2022年の調査によれば、市販薬を主に使う薬物とする症例の薬の内訳(複数選択)のうち、「コデイン含有群」が男性76.5%、女性71.6%となり男女ともに最も高かった。コデインは脳の延髄にある咳中枢に作用する成分で、せき止め薬や総合感冒薬などに使われている。
たとえば市販薬のオーバードーズで以前から頻用されているせき止め薬には、有効成分として「ジヒドロコデイン」が含まれている。せき止め薬や風邪薬には他にも「メチルエフェドリン」という成分が入っている。「ジヒドロコデイン」「メチルエフェドリン」はそれぞれ、麻薬及び向精神薬取締法、覚醒剤取締法の規制対象となっている成分だが、低濃度ならば市販薬に含有されても問題はない。
乱用防止策の現状
市販薬のなかでこうした成分を含有する製品が乱用されてきたのは、以前から続く傾向だ。国はこうした現状を受け、「濫用等のおそれのある医薬品」として、2014年から6成分を指定。含有する製品については販売規制を始めた。
具体的には、エフェドリン、コデイン(鎮咳去痰(ちんがいきょたん)薬に限る)、ジヒドロコデイン(鎮咳去痰薬に限る)、ブロモバレリル尿素、プソイドエフェドリン、メチルエフェドリン(鎮咳去痰薬のうち、内用液剤に限る)だ。

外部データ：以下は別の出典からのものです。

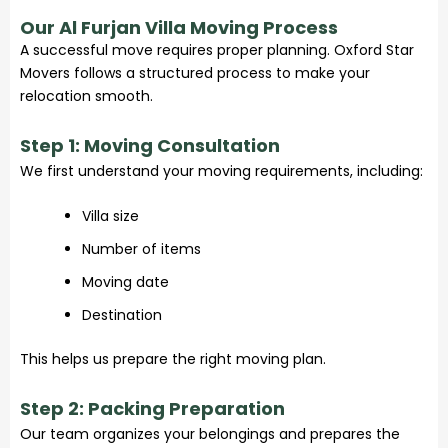
Our Al Furjan Villa Moving Process
A successful move requires proper planning. Oxford Star
Movers follows a structured process to make your
relocation smooth.
Step 1: Moving Consultation
We first understand your moving requirements, including:
Villa size
Number of items
Moving date
Destination
This helps us prepare the right moving plan.
Step 2: Packing Preparation
Our team organizes your belongings and prepares the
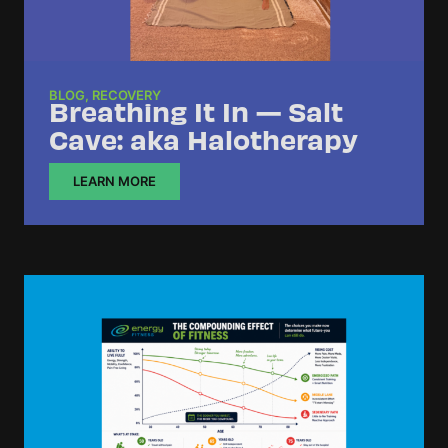
BLOG
,
RECOVERY
Breathing It In — Salt
Cave: aka Halotherapy
LEARN MORE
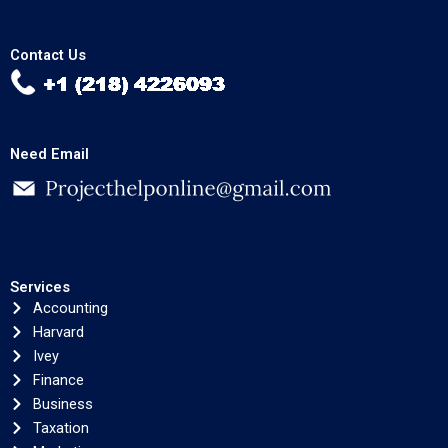
Contact Us
Need Email
Services
Accounting
Harvard
Ivey
Finance
Business
Taxation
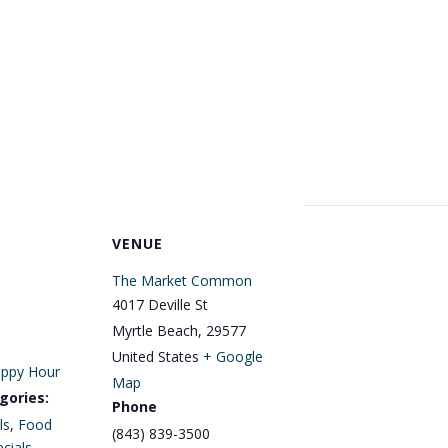
VENUE
The Market Common
4017 Deville St
Myrtle Beach
,
29577
United States
+ Google
ppy Hour
Map
gories:
Phone
ls
,
Food
(843) 839-3500
cials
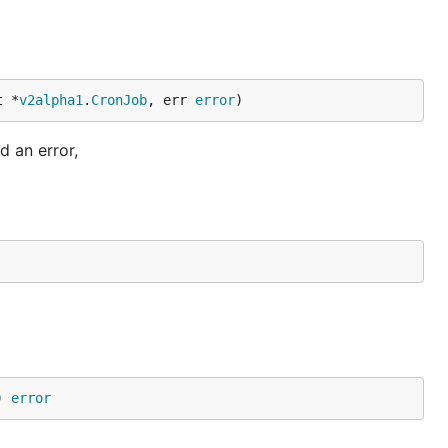
t *
v2alpha1
.
CronJob
, err 
error
)
d an error,
) 
error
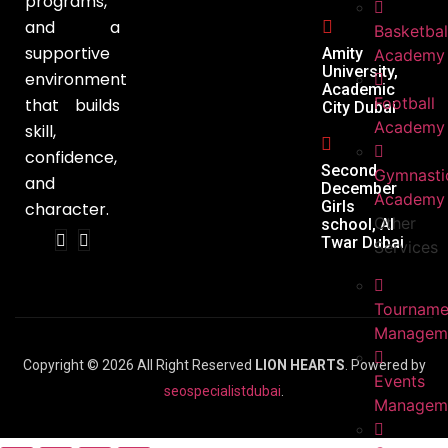
programs,
and a
Basketbal
supportive
Amity
Academy
University,
environment
Academic
Football
that builds
City Dubai
Academy
skill,
confidence,
Second
Gymnasti
and
December
Academy
Girls
character.
Other
school, Al
Twar Dubai
Services
Tourname
Managem
Copyright © 2026 All Right Reserved
LION HEARTS
. Powered by
Events
seospecialistdubai
.
Managem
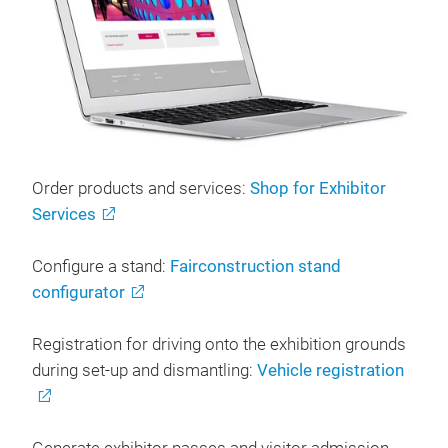
Order products and services:
Shop for Exhibitor
Services
Configure a stand:
Fairconstruction stand
configurator
Registration for driving onto the exhibition grounds
during set-up and dismantling:
Vehicle registration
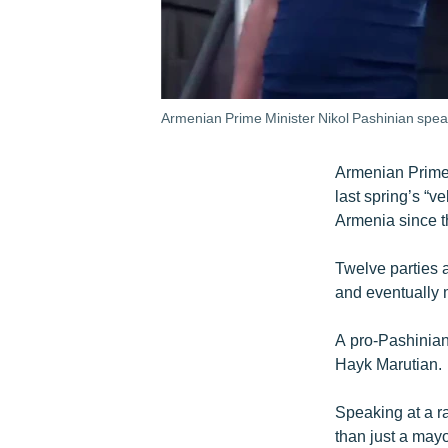
Armenian Prime Minister Nikol Pashinian spea
Armenian Prime M
last spring’s “ve
Armenia since 
Twelve parties 
and eventually 
A pro-Pashinian 
Hayk Marutian.
Speaking at a r
than just a may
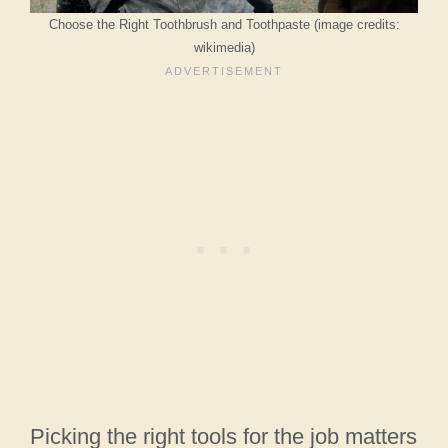
Choose the Right Toothbrush and Toothpaste (image credits:
wikimedia)
Picking the right tools for the job matters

該当する医薬品については、原則1人1個までの販売とし、複数の購入希望があった場合には理由・使用状況などを確認すること、中学生や高校生などの若年者が購入する場合は名前や年齢、使用状況を確認することなどが求められてきた。
規制対象だけで1500製品
国の調査では、こうした医薬品を複数個購入しようとしている購入者がいたときに適正に販売できている薬局は、規制が始まった14年には53%にとどまった。同年から市販薬の販売が解禁されたインターネットでは、54%だった。23年には薬局で78%、インターネットで82%まで上がった。